If you provide products or services, do you ever feel compelled to turn down work because a new prospect is in competition with a current client? Does the physical distance between the two companies matter? Does it matter what you're offering them? Does it matter if they may offer similar products and services but to different groups?
These questions had been bubbling to the top here at flyte for quite some time, and just recently a couple of situations made us take stock of how we handle these situations. I talked to our current clients in these situations and asked them how they felt. Neither was thrilled with the idea that I would be working with their competitors, but neither wanted to stymie my ability to do work and thrive in this economy.
Previously, I had one client who didn't want us to work with anyone else in their industry in Maine (which is tough), and on the other side of the spectrum, I have clients who want us to have experience in their industry, even if it means we're helping their competition.
As I often do, I threw the question to my contacts and others on LinkedIn: How do you handle working with clients who compete against each other?

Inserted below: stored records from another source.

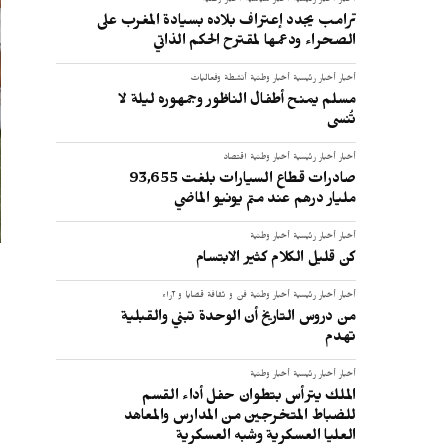
أخبار
أخبار رئيسية
أخبار سياسية
أخبار وطنية
ترامب يجدد إعتراف بلاده بسيادة المغرب على
الصحراء ودعمها لمقترح الحكم الذاتي
أخبار
أخبار رئيسية
أخبار وطنية
أنشطة وفعاليات
مسلم يمنح أطفال الناظور وجمهوره ليلة لا
تُنسى
أخبار
أخبار رئيسية
أخبار وطنية
اقتصاد
صادرات قطاع السيارات بلغت 93,655
مليار درهم عند متم يونيو الماضي
أخبار
أخبار رئيسية
أخبار وطنية
كن قليل الكلام كثير الابتسام
أخبار
أخبار رئيسية
أخبار وطنية
فن و ثقافة
قضايا و آراء
من دروس التاريخ أن الوحدة تبني والقبلية
ا
تهدم
ا
أخبار
أخبار رئيسية
أخبار وطنية
الملك يترأس بتطوان حفل أداء القسم
م
للضباط المتخرجين من المدارس والمعاهد
ب
العليا العسكرية وشبه العسكرية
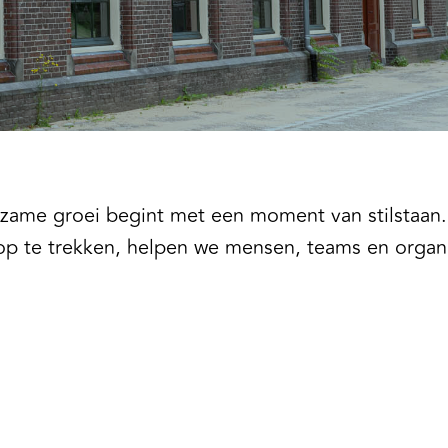
rzame groei begint met een moment van stilstaan. 
 op te trekken, helpen we mensen, teams en orga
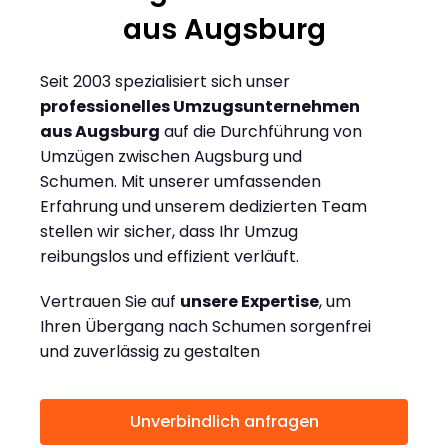
aus Augsburg
Seit 2003 spezialisiert sich unser
professionelles Umzugsunternehmen
aus Augsburg
auf die Durchführung von
Umzügen zwischen Augsburg und
Schumen. Mit unserer umfassenden
Erfahrung und unserem dedizierten Team
stellen wir sicher, dass Ihr Umzug
reibungslos und effizient verläuft.
Vertrauen Sie auf
unsere Expertise
, um
Ihren Übergang nach Schumen sorgenfrei
und zuverlässig zu gestalten
Unverbindlich anfragen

I got some amazing answers from a wide variety of people. Here are some of my favorite quotes, but I do recommend that if you've been struggling with this, that you check out the entire thread:
There is no inherent conflict in providing SEO consulting for competitors that I can see. The only time that I would worry about a conflict in a vertical is if you use proprietary information or confidential information about one client to help another. —William Thomas
My gut tells me that their competition is not really your problem. You treat each client with equal respect and offer equal service and it's really none of their business who you do business with. A client should have no right to tell you who you can and cannot do business with, so I say no to the premium since you should have the right to do business with whomever you choose. —Steve Clifton
Because Blue Moon is a small firm, we've avoided the issue by giving ALL clients exclusives: as long as we're working with an organization, we won't work with any competing organizations in that market. This helps us set ourselves apart from larger firms – and keeps life interesting! —Alex Hayes
My view is that there isn't any conflict because you're not using inside knowledge to help the other. The seo, smm and website process is similar no matter who the client is. The advantage to you in working with several clients in one industry is a better understanding of how it works, identifying keywords etc. If you ask enough questions,dig deep enough (which Im sure you do) you'll find one area that is unique for each client that you can leverage and build on for their marketing. —Stacie Chalmers
We have a unique situation where we offer email marketing software (private label and public) to business and ad agencies. We don't do any exclusives, but we obviously don't share trade secrets. We simply feel we offer a service that companies can use, even if they're in competition with each other. —Josh Nason
The non-compete is always a difficult call because while it does limit business growth, it can also result in undo/unwarranted client paranoia. Charging a premium — or fee for category exclusivity — is an option but also opens you up to greater fee scrutiny. —Chris Kast
What is the cost to your business of the exclusivity? that's probably of no concern to your client, however, but an issue for you as business owner. —Lynnelle Wilson
Initially, you have to ask yourself if the two clients are vying for the same consumer in the same markets. If the services/products are the same, but the consumers are different, then I don’t see any conflict. If, however, both clients are trying to attract the same consumers, in the same market, with the same products/services, then you have a potential conflict. —Dave Wood
I encourage clients to think of competitors as someone to work with rather than against. —Rhonda Hess
There really doesn't seem to be one right answer, and the type of service you offer definitely figures into how you view this situation. What's your take on this? How do you handle similar situations in your own business?